** Data excerpts follows **

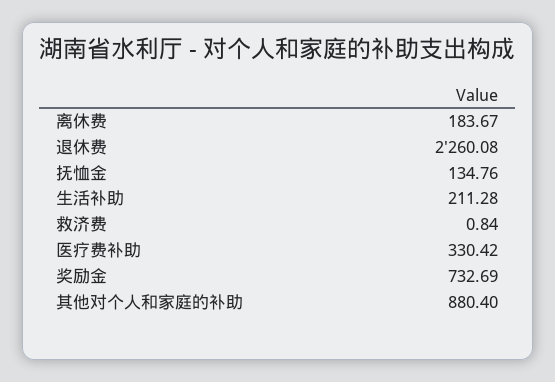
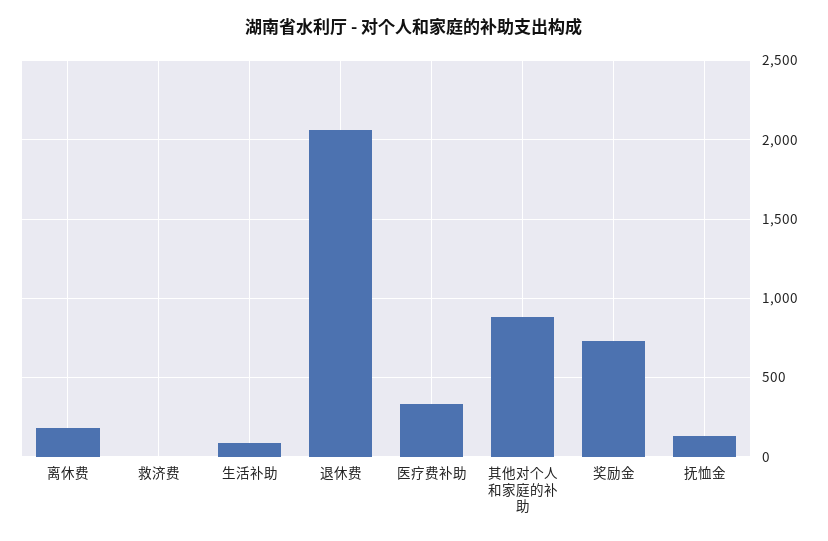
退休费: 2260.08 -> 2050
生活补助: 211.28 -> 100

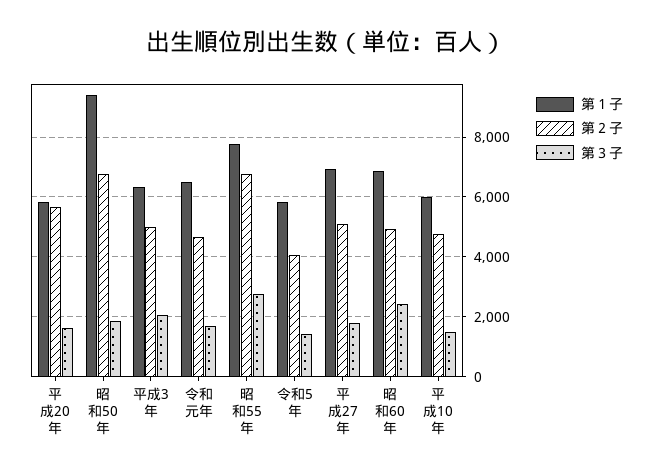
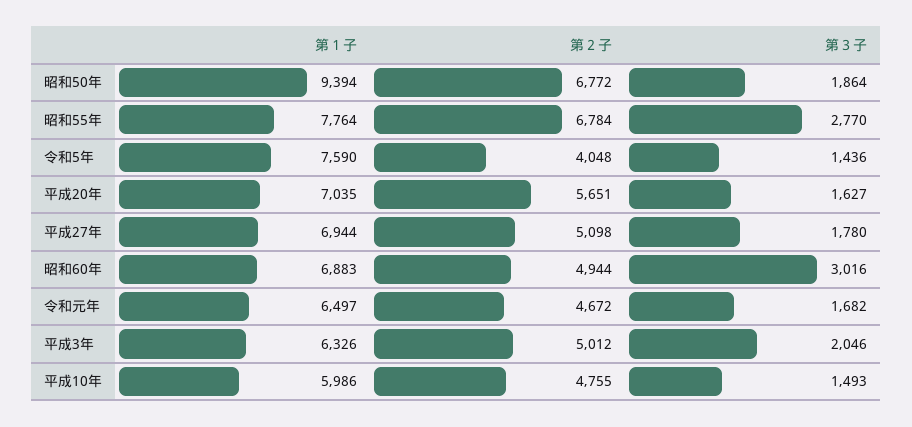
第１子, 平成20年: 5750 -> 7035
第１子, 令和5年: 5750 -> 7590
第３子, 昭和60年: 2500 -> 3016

** End of Data excerpts **

Problem to work on |
Word-for-word output of every record is needed, with images omitted.

Answer below |
退休费: 2260.08 -> 2050
生活补助: 211.28 -> 100

第１子, 平成20年: 5750 -> 7035
第１子, 令和5年: 5750 -> 7590
第３子, 昭和60年: 2500 -> 3016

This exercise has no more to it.